Four hefty slabs are presented to us. Yet at first it seemed they’re not as monolithic as the title of this album from the man from Santa Ana might suggest. Progressive black metal is a description I read. The sound of the wind can be heard behind a quiet and delicate tune. But “Weaving the Thread of Transcendence” picks in post metal style. It’s dark and crunchy, yet powerful and melancholically deep. It even changes into something lighter. It’s always measured but maintains a threat level. A cosmic roar returns. The drums lead with an intricate pattern. This weaving thread is suggestive, become increasingly heavy over its thirteen minute course. There’s a post metal ring which draws you in. There are ghastly empty cries. What is already intense becomes more so as this cosmic kaleidoscope races off into a sea of majestic black metal. This mood continues with “Entropic Hallucinations”, a mere eight minutes in length. In spite of the fire from the drums, the majestic air and the sense that all hell has broken loose, I couldn’t see any sense of purpose.
The gloomy coldness is reinforced by the uncompromising “Noumenon”. The rage is toned down but whilst it is atmospheric and measured, it takes a while for its full epic impact to embed itself.
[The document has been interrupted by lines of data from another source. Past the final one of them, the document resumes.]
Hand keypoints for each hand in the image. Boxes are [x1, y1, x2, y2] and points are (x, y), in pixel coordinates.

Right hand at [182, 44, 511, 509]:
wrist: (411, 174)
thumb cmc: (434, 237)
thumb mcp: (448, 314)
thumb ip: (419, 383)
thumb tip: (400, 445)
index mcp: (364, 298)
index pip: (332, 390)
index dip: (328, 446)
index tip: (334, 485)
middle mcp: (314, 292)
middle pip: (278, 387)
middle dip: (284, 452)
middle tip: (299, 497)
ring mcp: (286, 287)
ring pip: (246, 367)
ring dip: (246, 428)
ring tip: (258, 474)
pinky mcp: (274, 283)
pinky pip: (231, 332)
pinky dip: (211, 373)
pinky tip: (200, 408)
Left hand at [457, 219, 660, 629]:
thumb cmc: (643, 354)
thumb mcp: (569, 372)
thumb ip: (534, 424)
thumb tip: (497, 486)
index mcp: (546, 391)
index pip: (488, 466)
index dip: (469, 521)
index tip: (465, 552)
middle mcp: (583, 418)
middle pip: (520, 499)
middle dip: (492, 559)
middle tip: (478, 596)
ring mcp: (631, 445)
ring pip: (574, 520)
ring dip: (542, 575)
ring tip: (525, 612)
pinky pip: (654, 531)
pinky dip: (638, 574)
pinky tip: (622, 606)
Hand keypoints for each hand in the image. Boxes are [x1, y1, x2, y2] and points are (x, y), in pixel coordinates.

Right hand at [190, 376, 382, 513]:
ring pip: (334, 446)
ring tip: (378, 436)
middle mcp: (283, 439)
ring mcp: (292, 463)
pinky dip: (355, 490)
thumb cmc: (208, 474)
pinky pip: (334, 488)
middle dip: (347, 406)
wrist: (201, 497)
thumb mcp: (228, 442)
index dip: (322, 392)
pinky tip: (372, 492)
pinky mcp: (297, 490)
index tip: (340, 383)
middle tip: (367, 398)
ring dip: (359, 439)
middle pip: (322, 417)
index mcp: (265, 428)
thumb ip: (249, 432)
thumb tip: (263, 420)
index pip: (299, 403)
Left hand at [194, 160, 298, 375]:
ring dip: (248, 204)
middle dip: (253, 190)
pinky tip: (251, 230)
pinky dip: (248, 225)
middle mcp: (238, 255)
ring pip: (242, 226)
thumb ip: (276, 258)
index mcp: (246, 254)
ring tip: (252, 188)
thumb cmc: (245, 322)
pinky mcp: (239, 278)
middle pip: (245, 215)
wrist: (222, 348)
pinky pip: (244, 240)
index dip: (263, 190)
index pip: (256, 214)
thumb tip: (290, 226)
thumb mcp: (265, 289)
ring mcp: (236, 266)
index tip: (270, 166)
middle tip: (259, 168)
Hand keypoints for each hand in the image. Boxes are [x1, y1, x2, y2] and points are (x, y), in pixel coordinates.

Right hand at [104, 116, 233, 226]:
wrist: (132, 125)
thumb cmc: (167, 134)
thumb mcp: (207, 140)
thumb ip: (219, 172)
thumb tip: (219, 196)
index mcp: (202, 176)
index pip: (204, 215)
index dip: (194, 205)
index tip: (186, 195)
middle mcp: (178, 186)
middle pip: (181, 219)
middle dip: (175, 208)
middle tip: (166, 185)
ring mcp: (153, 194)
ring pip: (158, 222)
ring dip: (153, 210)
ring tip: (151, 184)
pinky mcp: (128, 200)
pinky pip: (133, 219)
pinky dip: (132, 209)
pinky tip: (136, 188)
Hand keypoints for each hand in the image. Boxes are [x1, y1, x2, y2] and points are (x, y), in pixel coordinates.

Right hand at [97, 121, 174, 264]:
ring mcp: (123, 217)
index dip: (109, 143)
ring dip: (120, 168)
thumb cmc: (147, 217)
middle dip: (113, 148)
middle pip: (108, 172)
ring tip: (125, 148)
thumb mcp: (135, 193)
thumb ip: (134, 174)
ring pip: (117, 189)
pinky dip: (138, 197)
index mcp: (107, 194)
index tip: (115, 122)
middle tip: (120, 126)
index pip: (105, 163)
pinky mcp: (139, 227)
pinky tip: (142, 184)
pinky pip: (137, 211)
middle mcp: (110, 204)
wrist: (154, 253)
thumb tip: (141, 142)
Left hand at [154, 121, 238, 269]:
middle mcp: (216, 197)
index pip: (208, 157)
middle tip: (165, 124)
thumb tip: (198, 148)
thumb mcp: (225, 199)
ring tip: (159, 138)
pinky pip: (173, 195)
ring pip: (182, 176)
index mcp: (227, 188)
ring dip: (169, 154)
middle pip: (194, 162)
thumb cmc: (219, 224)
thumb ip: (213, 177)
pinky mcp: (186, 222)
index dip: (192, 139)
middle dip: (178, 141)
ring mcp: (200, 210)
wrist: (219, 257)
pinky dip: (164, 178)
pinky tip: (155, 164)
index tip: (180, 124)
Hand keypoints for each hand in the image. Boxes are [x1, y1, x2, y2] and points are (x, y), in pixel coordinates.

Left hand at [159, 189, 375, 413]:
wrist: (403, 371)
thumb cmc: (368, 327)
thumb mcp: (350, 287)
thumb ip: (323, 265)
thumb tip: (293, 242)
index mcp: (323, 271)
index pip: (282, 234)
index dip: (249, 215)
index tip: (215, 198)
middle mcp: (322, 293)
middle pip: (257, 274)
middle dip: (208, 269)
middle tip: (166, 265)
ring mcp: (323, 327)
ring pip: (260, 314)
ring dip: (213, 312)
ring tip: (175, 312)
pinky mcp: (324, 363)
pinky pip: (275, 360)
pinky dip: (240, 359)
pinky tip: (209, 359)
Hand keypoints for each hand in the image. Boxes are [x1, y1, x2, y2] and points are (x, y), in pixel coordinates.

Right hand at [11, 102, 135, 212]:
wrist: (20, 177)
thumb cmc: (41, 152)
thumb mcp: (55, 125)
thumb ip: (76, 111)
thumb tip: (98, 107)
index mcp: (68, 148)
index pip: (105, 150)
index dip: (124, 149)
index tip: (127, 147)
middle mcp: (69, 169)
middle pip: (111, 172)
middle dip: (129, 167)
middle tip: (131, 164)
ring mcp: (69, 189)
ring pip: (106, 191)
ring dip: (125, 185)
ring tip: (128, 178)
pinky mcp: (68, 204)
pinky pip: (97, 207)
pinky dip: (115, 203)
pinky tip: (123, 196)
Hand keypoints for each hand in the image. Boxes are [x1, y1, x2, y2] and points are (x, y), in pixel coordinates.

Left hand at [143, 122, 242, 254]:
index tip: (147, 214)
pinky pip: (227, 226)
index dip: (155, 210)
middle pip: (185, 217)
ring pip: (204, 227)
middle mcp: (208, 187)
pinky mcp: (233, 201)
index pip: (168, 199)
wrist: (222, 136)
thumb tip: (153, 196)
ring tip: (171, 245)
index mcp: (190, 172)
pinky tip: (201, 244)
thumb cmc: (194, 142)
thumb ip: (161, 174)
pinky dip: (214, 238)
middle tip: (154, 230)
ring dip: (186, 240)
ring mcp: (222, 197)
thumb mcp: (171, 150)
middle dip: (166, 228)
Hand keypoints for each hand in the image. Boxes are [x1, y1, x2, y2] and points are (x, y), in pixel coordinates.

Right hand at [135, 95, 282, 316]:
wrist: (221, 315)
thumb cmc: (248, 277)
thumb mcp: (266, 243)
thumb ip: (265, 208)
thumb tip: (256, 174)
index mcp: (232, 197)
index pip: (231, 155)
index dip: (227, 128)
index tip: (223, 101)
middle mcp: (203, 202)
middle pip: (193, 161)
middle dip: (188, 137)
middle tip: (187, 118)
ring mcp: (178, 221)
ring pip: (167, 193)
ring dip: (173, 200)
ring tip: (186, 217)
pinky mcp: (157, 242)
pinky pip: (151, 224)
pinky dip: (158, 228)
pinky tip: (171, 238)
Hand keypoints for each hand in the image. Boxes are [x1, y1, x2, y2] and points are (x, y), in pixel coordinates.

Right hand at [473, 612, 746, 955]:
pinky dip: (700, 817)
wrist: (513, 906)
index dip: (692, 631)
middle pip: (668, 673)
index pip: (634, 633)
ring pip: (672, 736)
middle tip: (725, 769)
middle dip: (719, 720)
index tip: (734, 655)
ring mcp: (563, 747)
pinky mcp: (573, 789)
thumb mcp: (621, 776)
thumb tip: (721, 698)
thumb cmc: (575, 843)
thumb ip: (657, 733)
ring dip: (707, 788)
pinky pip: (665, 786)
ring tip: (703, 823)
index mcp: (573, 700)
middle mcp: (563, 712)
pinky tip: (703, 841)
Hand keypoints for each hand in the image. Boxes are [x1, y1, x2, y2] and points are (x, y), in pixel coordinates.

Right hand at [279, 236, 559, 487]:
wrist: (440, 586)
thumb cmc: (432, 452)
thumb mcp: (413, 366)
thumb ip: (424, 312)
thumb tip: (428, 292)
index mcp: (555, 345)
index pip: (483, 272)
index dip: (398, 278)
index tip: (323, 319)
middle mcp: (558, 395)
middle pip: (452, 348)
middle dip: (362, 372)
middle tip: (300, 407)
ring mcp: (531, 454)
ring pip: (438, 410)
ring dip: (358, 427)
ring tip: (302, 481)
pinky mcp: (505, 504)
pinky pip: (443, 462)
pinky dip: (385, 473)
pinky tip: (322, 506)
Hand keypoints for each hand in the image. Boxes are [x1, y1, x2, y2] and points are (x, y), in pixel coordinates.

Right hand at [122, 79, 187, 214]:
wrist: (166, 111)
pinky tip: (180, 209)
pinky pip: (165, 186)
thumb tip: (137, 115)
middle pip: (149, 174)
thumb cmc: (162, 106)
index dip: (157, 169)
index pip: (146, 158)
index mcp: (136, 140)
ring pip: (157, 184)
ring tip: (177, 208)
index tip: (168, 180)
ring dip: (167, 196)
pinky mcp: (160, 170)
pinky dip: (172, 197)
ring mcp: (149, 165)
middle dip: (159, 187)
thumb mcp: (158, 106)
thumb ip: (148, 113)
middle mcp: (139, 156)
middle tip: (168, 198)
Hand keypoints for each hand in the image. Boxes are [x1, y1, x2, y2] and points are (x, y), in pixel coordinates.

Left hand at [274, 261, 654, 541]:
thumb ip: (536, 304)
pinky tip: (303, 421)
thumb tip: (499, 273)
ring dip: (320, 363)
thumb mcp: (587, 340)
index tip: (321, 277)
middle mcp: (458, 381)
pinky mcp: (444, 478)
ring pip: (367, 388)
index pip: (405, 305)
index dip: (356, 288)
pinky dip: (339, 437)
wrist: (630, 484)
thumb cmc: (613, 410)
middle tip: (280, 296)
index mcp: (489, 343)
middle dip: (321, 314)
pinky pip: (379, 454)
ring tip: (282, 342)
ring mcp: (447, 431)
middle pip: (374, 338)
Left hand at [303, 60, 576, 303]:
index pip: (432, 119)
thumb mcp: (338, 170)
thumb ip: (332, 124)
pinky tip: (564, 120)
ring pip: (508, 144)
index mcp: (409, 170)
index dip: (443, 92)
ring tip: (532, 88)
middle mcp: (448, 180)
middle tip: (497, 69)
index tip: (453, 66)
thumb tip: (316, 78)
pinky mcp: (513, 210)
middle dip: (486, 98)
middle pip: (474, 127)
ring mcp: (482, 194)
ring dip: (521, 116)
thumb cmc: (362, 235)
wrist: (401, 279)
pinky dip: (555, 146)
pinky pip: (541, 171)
It’s not so cosmic as harsh and moody. The scenery changes over the thirteen minute chunk of heaviness but although there is intent and menace, this story outlasted its welcome less than half way through and left me cold in the wrong way. “Ephemeral Eternities” takes off in another direction with cosmic motions before the thunder rolls in again and sweeping sounds of warfare and chaos take over. Again the intensity cannot be denied but it’s like the black metal version of a long report with a lot of fire and vitriol but without any objective or outcome.
There were elements of “Phobos Monolith” that I liked very much, especially when it explored cosmic atmospheres and indulged in epic post metal. The fiery black metal passages were ok but were overplayed to the point of losing any meaning. It seemed to take a lot of time to say not very much. For that reason, I didn’t particularly enjoy this album which for large parts went over the top of my head and escaped me.